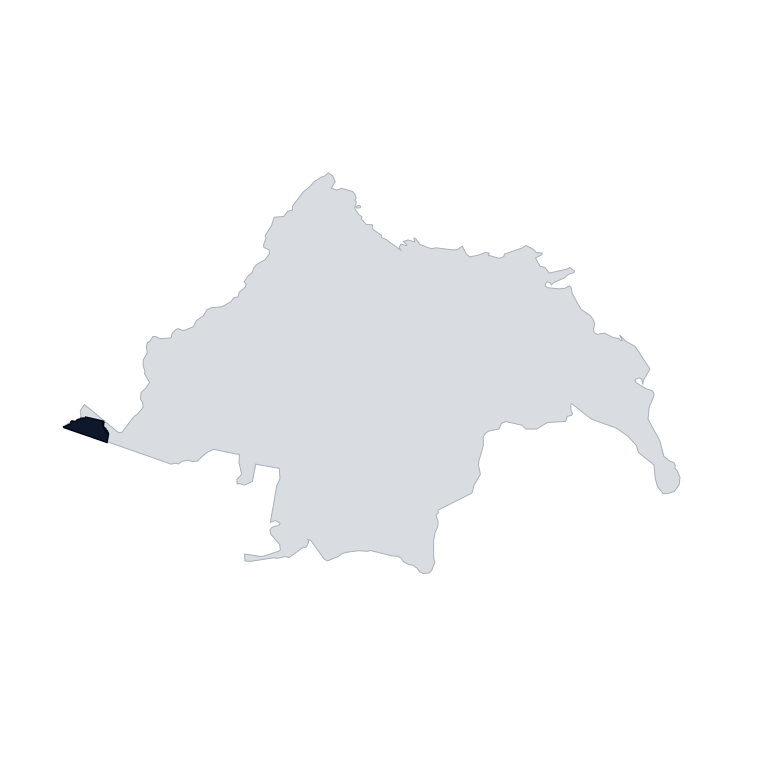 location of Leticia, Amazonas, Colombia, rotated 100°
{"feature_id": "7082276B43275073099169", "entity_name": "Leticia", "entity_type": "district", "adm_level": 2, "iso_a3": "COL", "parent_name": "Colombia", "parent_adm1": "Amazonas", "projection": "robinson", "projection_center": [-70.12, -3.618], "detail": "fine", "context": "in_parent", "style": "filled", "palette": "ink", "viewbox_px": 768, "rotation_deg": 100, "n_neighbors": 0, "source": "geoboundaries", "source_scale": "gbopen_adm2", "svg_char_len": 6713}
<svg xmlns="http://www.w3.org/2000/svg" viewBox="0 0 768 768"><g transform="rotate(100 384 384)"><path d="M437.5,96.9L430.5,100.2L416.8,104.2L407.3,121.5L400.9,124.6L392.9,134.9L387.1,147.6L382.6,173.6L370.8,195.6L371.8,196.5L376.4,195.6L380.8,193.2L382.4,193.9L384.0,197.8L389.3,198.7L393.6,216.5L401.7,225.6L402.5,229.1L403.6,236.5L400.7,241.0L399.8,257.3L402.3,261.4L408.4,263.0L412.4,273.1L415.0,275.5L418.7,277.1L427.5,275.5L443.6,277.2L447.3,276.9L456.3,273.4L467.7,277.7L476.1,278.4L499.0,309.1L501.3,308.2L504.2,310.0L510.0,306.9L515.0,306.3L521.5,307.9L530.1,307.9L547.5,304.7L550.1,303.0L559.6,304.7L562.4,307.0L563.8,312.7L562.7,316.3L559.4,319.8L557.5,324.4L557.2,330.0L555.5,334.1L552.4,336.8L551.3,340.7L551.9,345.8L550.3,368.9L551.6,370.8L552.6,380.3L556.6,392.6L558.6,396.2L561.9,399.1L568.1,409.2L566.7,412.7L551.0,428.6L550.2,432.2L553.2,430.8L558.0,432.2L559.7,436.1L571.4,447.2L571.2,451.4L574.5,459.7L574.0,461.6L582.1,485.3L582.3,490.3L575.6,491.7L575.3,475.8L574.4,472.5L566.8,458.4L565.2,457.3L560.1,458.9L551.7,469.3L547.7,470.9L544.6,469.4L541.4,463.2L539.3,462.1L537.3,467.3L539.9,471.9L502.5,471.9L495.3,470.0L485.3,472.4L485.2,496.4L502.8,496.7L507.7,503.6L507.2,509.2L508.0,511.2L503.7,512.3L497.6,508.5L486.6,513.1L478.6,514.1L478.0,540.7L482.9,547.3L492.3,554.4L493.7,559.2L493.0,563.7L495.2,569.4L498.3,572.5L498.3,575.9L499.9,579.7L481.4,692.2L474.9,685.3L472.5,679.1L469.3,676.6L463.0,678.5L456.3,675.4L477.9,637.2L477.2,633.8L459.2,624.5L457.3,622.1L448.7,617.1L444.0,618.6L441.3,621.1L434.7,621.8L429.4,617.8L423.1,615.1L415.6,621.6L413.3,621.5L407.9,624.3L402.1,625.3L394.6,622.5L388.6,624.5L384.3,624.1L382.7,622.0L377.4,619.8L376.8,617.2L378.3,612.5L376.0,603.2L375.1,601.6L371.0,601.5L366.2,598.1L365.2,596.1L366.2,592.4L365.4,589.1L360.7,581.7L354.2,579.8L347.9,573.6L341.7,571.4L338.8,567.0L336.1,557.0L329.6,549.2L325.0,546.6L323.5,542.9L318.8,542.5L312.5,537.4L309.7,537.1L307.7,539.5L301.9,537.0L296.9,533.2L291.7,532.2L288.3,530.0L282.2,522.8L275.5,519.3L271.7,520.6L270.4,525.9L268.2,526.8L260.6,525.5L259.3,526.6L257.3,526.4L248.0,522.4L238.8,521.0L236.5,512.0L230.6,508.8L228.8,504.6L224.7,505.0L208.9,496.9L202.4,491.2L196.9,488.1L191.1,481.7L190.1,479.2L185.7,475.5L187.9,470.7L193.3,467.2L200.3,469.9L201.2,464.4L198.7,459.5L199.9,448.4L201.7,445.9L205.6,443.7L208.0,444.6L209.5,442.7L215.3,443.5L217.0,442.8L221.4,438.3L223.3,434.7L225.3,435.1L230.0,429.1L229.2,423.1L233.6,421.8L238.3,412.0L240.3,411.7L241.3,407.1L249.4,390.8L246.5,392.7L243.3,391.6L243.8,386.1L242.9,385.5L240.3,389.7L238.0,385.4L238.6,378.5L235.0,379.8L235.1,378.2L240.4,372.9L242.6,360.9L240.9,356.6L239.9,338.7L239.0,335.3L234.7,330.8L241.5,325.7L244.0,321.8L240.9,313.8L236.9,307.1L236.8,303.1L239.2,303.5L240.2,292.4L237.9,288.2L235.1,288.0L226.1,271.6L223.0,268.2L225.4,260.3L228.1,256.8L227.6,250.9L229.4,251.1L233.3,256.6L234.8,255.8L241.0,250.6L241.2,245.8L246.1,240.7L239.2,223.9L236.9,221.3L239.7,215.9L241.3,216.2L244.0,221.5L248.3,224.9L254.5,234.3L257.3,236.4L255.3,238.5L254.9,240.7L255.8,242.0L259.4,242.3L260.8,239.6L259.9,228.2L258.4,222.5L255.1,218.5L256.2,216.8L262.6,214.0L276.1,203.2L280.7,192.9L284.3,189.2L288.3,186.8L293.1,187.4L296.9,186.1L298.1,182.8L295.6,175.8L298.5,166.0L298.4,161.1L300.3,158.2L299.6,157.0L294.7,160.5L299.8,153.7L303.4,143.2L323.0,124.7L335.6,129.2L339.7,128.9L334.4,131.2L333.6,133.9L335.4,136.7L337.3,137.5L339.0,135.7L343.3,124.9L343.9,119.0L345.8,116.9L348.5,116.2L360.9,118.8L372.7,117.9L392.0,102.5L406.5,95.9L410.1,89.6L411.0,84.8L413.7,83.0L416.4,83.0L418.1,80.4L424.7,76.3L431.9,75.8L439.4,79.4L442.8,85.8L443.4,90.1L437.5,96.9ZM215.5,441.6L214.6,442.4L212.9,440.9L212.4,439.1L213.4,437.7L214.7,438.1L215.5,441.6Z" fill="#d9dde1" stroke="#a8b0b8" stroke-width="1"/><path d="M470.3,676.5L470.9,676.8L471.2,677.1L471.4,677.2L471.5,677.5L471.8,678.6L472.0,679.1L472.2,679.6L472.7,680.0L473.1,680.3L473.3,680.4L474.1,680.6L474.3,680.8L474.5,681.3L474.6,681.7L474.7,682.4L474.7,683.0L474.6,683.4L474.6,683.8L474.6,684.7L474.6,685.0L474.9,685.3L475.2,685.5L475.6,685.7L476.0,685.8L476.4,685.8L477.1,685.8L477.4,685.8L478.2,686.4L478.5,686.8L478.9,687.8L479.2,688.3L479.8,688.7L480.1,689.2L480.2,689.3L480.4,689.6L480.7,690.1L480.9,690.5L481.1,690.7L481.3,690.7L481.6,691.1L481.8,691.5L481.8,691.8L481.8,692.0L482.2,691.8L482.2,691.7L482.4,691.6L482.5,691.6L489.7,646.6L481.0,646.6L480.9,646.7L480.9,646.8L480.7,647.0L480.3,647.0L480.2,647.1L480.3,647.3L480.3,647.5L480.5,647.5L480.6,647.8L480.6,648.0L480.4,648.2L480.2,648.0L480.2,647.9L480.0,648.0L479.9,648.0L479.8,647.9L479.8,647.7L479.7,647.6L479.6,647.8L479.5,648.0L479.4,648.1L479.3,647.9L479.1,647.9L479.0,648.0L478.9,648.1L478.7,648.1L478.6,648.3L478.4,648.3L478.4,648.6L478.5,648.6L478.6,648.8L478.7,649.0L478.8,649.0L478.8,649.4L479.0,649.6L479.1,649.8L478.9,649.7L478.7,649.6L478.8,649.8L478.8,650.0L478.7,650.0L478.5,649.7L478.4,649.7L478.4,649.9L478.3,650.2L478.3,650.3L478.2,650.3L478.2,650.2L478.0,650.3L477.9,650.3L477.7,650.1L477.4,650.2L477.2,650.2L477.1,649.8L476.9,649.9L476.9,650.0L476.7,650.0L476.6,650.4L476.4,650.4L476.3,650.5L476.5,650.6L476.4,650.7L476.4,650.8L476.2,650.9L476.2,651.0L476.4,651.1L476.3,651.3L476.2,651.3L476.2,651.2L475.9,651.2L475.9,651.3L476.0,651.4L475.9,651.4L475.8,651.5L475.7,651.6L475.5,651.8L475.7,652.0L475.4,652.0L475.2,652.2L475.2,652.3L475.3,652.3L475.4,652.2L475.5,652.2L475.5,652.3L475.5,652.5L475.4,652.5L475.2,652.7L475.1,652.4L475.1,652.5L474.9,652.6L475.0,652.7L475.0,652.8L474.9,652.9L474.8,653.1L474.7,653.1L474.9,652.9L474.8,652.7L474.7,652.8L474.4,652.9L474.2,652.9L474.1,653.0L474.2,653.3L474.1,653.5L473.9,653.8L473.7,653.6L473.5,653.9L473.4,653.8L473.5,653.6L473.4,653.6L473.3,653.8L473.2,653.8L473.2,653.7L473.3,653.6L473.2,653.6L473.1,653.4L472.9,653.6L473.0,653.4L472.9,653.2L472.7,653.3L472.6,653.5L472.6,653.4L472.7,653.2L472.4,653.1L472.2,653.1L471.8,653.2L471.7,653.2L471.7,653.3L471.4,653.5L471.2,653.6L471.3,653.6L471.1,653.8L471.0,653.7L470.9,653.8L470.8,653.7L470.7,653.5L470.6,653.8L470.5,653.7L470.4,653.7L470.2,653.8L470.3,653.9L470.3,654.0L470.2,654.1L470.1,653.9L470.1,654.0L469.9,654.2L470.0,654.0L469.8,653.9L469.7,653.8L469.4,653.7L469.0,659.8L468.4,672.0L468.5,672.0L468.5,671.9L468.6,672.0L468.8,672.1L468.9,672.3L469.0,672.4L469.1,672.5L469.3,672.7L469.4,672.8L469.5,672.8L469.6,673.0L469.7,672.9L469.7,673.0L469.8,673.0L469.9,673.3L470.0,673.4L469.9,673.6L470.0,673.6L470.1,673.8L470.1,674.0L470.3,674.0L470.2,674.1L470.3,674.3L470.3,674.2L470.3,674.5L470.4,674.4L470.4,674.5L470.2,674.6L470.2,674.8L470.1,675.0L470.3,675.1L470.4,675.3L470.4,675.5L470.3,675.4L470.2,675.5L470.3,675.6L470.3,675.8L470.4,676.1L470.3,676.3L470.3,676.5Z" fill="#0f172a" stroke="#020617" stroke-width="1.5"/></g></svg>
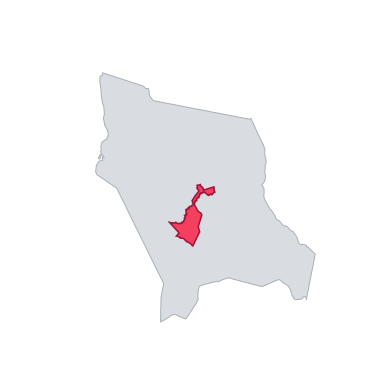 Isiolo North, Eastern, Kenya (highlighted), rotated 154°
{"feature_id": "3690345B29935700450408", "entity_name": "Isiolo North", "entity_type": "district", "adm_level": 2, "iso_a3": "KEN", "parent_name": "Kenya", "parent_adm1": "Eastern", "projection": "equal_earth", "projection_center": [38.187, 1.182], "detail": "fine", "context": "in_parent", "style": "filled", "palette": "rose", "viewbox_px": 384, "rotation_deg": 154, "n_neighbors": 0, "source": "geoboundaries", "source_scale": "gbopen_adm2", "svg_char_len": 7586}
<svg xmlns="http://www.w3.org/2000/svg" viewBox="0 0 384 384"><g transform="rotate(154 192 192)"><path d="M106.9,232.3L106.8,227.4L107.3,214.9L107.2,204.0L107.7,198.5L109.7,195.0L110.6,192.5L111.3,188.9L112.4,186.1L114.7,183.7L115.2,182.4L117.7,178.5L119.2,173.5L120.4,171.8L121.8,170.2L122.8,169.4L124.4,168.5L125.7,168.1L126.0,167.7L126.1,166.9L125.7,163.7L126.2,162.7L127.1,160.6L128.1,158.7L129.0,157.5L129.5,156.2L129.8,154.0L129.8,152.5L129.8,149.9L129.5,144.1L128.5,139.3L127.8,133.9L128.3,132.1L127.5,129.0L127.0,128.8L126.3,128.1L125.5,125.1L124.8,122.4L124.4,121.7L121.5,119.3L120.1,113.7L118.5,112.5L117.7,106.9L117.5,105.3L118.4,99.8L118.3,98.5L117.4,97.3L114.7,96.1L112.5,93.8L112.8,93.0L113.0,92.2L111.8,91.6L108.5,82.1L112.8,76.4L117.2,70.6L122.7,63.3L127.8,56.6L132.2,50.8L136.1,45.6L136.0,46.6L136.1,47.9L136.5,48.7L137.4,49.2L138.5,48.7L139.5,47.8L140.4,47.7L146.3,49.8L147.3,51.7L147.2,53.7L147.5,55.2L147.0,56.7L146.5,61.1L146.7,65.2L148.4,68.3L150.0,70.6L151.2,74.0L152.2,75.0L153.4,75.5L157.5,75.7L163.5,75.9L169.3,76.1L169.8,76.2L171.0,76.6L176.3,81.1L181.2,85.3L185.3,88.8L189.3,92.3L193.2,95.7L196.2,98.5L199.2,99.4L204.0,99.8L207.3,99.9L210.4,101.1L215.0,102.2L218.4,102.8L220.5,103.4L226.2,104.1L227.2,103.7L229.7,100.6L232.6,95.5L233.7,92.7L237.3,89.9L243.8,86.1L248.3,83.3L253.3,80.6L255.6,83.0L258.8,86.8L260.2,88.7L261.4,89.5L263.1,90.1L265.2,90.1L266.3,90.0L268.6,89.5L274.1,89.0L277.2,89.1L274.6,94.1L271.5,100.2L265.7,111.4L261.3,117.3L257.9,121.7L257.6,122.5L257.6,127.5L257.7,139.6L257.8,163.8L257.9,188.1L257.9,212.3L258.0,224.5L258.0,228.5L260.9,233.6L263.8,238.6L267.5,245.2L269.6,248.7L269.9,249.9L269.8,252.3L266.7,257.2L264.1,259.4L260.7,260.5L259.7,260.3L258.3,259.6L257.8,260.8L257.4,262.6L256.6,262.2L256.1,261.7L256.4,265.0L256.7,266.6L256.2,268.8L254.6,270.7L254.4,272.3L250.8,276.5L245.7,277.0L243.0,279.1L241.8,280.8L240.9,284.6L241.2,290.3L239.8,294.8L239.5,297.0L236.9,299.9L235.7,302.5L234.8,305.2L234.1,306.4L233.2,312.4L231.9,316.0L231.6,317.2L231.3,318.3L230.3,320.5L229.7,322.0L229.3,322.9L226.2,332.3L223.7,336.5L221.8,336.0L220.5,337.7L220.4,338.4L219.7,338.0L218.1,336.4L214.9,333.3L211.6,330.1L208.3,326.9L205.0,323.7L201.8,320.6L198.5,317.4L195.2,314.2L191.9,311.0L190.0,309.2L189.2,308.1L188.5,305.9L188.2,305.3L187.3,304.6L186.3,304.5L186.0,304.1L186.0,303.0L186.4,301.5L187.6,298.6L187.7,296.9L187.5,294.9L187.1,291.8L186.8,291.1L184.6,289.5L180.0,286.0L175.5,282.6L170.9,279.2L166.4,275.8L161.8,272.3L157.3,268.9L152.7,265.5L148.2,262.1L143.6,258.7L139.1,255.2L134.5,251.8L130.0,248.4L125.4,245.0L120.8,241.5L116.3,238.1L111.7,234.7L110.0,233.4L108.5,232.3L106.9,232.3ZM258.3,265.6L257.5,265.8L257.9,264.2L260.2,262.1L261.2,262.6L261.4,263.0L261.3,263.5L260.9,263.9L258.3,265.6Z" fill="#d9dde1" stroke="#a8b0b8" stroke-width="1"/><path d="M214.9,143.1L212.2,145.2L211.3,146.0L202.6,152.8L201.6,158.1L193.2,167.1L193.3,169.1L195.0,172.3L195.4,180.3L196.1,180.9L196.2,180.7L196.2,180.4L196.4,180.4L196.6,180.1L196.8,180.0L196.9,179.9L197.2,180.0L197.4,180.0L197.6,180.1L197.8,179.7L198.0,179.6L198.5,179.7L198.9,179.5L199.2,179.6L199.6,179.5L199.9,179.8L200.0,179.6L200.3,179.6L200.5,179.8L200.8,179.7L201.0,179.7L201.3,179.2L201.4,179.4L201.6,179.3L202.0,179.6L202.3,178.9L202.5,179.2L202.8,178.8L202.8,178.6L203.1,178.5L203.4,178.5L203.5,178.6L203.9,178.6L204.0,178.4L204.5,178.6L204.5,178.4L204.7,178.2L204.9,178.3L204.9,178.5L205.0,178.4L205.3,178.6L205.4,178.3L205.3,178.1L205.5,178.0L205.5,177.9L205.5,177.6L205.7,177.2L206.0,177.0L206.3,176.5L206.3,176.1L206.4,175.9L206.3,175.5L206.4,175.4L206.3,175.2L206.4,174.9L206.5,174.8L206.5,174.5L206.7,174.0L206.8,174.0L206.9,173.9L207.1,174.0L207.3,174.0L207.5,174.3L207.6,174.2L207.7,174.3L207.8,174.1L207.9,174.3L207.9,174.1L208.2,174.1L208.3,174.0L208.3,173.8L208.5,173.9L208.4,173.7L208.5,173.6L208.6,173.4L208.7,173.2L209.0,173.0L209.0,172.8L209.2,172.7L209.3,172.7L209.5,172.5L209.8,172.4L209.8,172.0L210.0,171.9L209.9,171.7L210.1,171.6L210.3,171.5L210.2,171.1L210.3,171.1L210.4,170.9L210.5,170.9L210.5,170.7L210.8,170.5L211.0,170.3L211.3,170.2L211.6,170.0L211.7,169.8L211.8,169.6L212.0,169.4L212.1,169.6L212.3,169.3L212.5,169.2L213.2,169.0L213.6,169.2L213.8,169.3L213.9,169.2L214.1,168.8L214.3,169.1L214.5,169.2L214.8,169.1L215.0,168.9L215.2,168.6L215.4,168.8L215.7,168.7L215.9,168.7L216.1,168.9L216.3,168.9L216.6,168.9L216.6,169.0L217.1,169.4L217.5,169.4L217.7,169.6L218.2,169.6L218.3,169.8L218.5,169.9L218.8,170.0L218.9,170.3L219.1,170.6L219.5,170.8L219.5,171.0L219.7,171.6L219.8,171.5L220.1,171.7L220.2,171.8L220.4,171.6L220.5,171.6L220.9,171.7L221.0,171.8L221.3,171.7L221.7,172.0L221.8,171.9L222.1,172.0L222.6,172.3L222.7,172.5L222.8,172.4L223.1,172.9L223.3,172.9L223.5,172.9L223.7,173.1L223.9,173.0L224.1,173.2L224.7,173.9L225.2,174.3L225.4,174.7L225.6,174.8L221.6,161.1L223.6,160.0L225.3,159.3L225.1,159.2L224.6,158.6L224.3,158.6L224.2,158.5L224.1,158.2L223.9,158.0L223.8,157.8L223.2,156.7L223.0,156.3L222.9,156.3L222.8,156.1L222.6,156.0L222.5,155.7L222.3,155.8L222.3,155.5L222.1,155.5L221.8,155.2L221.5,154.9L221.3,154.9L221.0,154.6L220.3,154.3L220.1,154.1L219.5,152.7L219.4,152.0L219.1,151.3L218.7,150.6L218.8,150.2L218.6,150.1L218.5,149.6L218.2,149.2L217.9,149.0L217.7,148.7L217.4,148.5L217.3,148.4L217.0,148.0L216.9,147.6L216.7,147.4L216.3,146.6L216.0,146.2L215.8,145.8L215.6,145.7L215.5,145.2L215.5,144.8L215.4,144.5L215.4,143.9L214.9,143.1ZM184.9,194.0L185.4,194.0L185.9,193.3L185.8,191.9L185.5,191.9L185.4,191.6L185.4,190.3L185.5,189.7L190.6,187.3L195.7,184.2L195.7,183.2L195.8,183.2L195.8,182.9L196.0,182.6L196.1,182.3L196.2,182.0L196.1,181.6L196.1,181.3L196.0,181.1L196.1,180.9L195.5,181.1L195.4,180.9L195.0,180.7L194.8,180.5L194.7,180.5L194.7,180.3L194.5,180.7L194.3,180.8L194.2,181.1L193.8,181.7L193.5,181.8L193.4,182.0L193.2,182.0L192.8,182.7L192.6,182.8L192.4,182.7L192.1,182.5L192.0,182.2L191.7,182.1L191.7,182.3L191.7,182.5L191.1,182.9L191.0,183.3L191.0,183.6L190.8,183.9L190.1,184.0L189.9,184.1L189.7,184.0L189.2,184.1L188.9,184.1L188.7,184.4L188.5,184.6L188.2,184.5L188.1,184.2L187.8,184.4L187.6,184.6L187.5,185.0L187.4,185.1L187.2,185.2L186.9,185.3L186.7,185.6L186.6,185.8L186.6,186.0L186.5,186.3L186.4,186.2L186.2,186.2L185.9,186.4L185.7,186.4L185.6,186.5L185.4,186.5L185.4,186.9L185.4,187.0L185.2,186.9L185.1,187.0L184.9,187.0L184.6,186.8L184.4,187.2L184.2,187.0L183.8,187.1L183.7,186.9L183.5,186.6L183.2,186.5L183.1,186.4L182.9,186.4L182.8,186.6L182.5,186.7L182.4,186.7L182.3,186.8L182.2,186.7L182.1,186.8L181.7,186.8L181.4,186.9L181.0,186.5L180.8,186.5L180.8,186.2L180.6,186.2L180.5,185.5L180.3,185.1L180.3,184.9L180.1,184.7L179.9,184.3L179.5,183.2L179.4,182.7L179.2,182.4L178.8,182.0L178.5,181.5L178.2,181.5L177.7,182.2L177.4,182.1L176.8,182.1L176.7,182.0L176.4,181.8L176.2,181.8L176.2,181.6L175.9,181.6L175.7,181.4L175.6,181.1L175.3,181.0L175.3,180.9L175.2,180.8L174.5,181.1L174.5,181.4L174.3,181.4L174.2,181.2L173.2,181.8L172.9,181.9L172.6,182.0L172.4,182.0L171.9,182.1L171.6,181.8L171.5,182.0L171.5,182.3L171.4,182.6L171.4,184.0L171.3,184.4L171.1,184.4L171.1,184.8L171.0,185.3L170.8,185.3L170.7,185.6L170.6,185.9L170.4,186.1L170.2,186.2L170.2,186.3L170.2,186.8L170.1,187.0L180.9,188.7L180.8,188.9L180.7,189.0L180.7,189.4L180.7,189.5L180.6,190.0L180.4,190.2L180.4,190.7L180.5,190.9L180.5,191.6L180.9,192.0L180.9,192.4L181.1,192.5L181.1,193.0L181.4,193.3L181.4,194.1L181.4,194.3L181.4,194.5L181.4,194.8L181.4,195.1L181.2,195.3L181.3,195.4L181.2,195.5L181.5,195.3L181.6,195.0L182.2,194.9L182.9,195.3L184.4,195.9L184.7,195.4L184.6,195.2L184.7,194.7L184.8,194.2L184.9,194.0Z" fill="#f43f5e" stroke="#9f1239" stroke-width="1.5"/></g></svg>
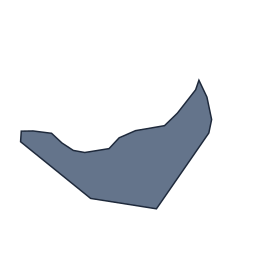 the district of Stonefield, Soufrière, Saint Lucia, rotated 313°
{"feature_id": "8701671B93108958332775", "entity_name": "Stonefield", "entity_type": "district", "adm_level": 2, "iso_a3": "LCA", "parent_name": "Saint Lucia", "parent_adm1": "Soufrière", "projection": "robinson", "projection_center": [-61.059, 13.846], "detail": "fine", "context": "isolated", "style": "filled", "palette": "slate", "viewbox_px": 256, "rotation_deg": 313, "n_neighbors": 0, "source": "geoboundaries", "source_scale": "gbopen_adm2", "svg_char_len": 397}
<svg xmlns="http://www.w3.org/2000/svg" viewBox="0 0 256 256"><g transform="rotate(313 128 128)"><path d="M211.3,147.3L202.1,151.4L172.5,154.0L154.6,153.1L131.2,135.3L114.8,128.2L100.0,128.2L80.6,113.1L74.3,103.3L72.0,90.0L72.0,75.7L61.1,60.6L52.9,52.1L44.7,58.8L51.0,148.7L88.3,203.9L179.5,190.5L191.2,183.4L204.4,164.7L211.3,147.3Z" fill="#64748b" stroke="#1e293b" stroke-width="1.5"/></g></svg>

- - - - - - -

Goal: Pick out each line of the rows above that contains the string "fine".

Answer to this problem:
{"feature_id": "7082276B43275073099169", "entity_name": "Leticia", "entity_type": "district", "adm_level": 2, "iso_a3": "COL", "parent_name": "Colombia", "parent_adm1": "Amazonas", "projection": "robinson", "projection_center": [-70.12, -3.618], "detail": "fine", "context": "in_parent", "style": "filled", "palette": "ink", "viewbox_px": 768, "rotation_deg": 100, "n_neighbors": 0, "source": "geoboundaries", "source_scale": "gbopen_adm2", "svg_char_len": 6713}
{"feature_id": "3690345B29935700450408", "entity_name": "Isiolo North", "entity_type": "district", "adm_level": 2, "iso_a3": "KEN", "parent_name": "Kenya", "parent_adm1": "Eastern", "projection": "equal_earth", "projection_center": [38.187, 1.182], "detail": "fine", "context": "in_parent", "style": "filled", "palette": "rose", "viewbox_px": 384, "rotation_deg": 154, "n_neighbors": 0, "source": "geoboundaries", "source_scale": "gbopen_adm2", "svg_char_len": 7586}
{"feature_id": "8701671B93108958332775", "entity_name": "Stonefield", "entity_type": "district", "adm_level": 2, "iso_a3": "LCA", "parent_name": "Saint Lucia", "parent_adm1": "Soufrière", "projection": "robinson", "projection_center": [-61.059, 13.846], "detail": "fine", "context": "isolated", "style": "filled", "palette": "slate", "viewbox_px": 256, "rotation_deg": 313, "n_neighbors": 0, "source": "geoboundaries", "source_scale": "gbopen_adm2", "svg_char_len": 397}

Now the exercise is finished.